* [What is required]
Ignoring the images, restate the records below word for word.

* [Stored data]
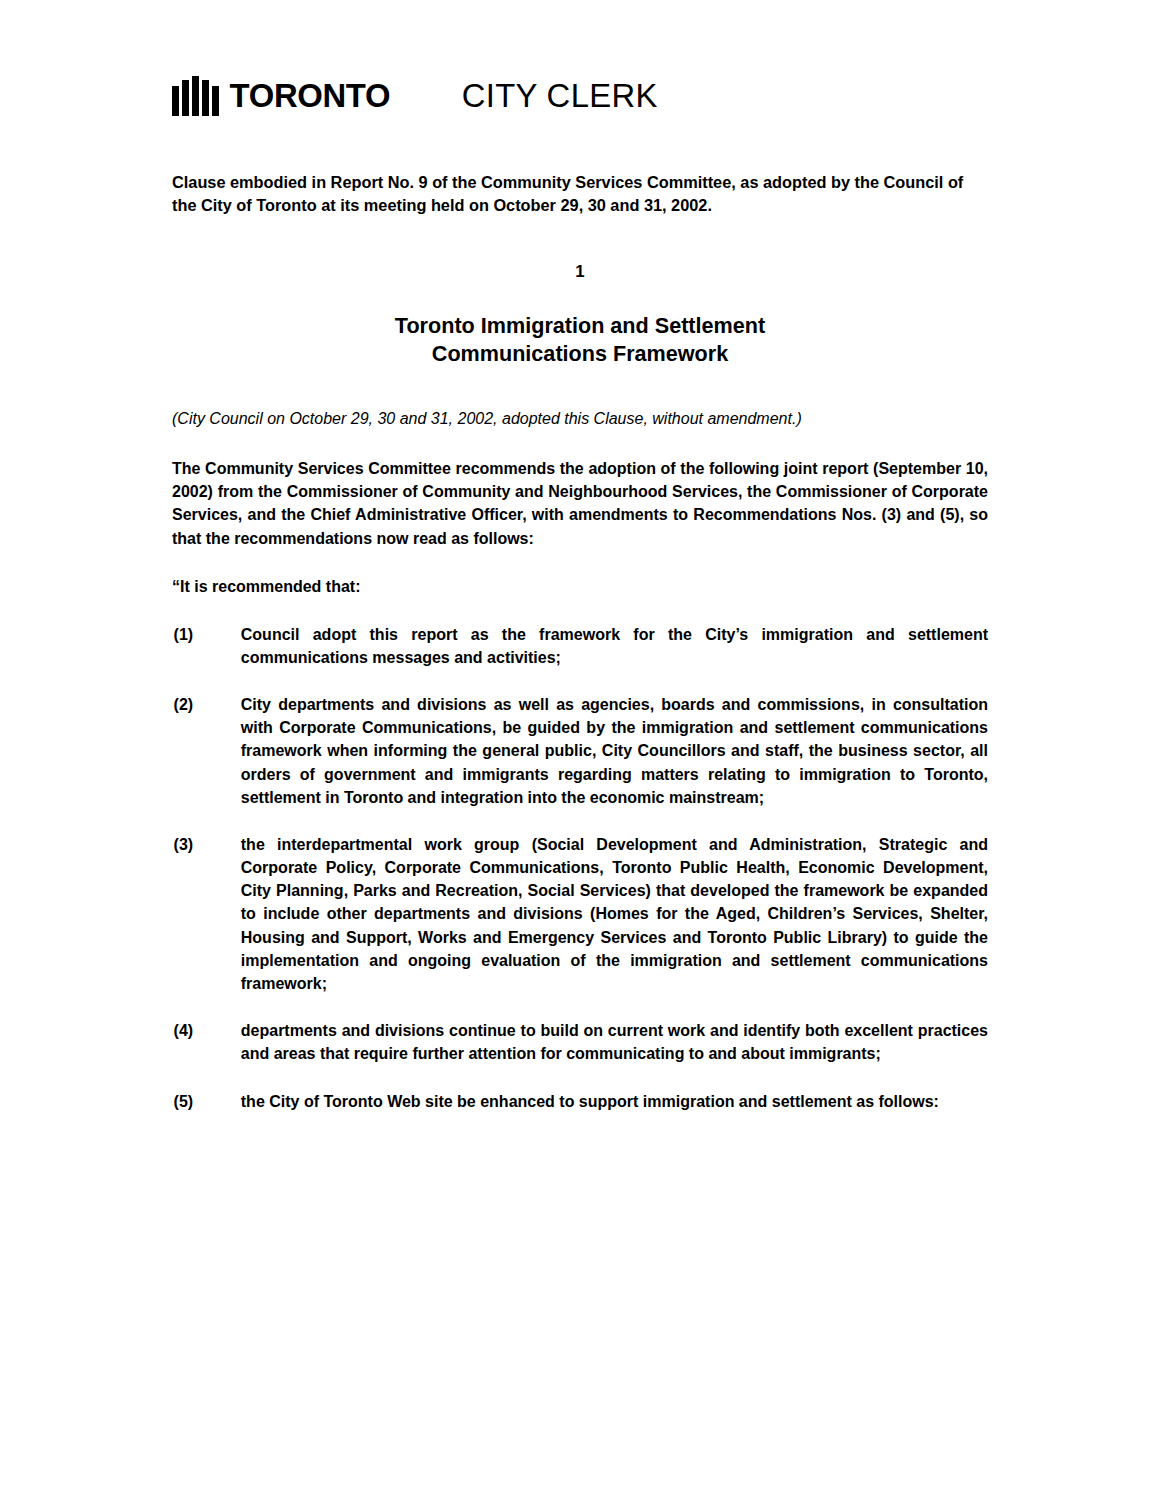TORONTO
CITY CLERK
Clause embodied in Report No. 9 of the Community Services Committee, as adopted by the Council of the City of Toronto at its meeting held on October 29, 30 and 31, 2002.
1
Toronto Immigration and Settlement
Communications Framework
(City Council on October 29, 30 and 31, 2002, adopted this Clause, without amendment.)
The Community Services Committee recommends the adoption of the following joint report (September 10, 2002) from the Commissioner of Community and Neighbourhood Services, the Commissioner of Corporate Services, and the Chief Administrative Officer, with amendments to Recommendations Nos. (3) and (5), so that the recommendations now read as follows:
“It is recommended that:
(1) Council adopt this report as the framework for the City’s immigration and settlement communications messages and activities;
(2) City departments and divisions as well as agencies, boards and commissions, in consultation with Corporate Communications, be guided by the immigration and settlement communications framework when informing the general public, City Councillors and staff, the business sector, all orders of government and immigrants regarding matters relating to immigration to Toronto, settlement in Toronto and integration into the economic mainstream;
(3) the interdepartmental work group (Social Development and Administration, Strategic and Corporate Policy, Corporate Communications, Toronto Public Health, Economic Development, City Planning, Parks and Recreation, Social Services) that developed the framework be expanded to include other departments and divisions (Homes for the Aged, Children’s Services, Shelter, Housing and Support, Works and Emergency Services and Toronto Public Library) to guide the implementation and ongoing evaluation of the immigration and settlement communications framework;
(4) departments and divisions continue to build on current work and identify both excellent practices and areas that require further attention for communicating to and about immigrants;
(5) the City of Toronto Web site be enhanced to support immigration and settlement as follows:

* [Result]
TORONTO
CITY CLERK
Clause embodied in Report No. 9 of the Community Services Committee, as adopted by the Council of the City of Toronto at its meeting held on October 29, 30 and 31, 2002.
1
Toronto Immigration and Settlement
Communications Framework
(City Council on October 29, 30 and 31, 2002, adopted this Clause, without amendment.)
The Community Services Committee recommends the adoption of the following joint report (September 10, 2002) from the Commissioner of Community and Neighbourhood Services, the Commissioner of Corporate Services, and the Chief Administrative Officer, with amendments to Recommendations Nos. (3) and (5), so that the recommendations now read as follows:
“It is recommended that:
(1) Council adopt this report as the framework for the City’s immigration and settlement communications messages and activities;
(2) City departments and divisions as well as agencies, boards and commissions, in consultation with Corporate Communications, be guided by the immigration and settlement communications framework when informing the general public, City Councillors and staff, the business sector, all orders of government and immigrants regarding matters relating to immigration to Toronto, settlement in Toronto and integration into the economic mainstream;
(3) the interdepartmental work group (Social Development and Administration, Strategic and Corporate Policy, Corporate Communications, Toronto Public Health, Economic Development, City Planning, Parks and Recreation, Social Services) that developed the framework be expanded to include other departments and divisions (Homes for the Aged, Children’s Services, Shelter, Housing and Support, Works and Emergency Services and Toronto Public Library) to guide the implementation and ongoing evaluation of the immigration and settlement communications framework;
(4) departments and divisions continue to build on current work and identify both excellent practices and areas that require further attention for communicating to and about immigrants;
(5) the City of Toronto Web site be enhanced to support immigration and settlement as follows:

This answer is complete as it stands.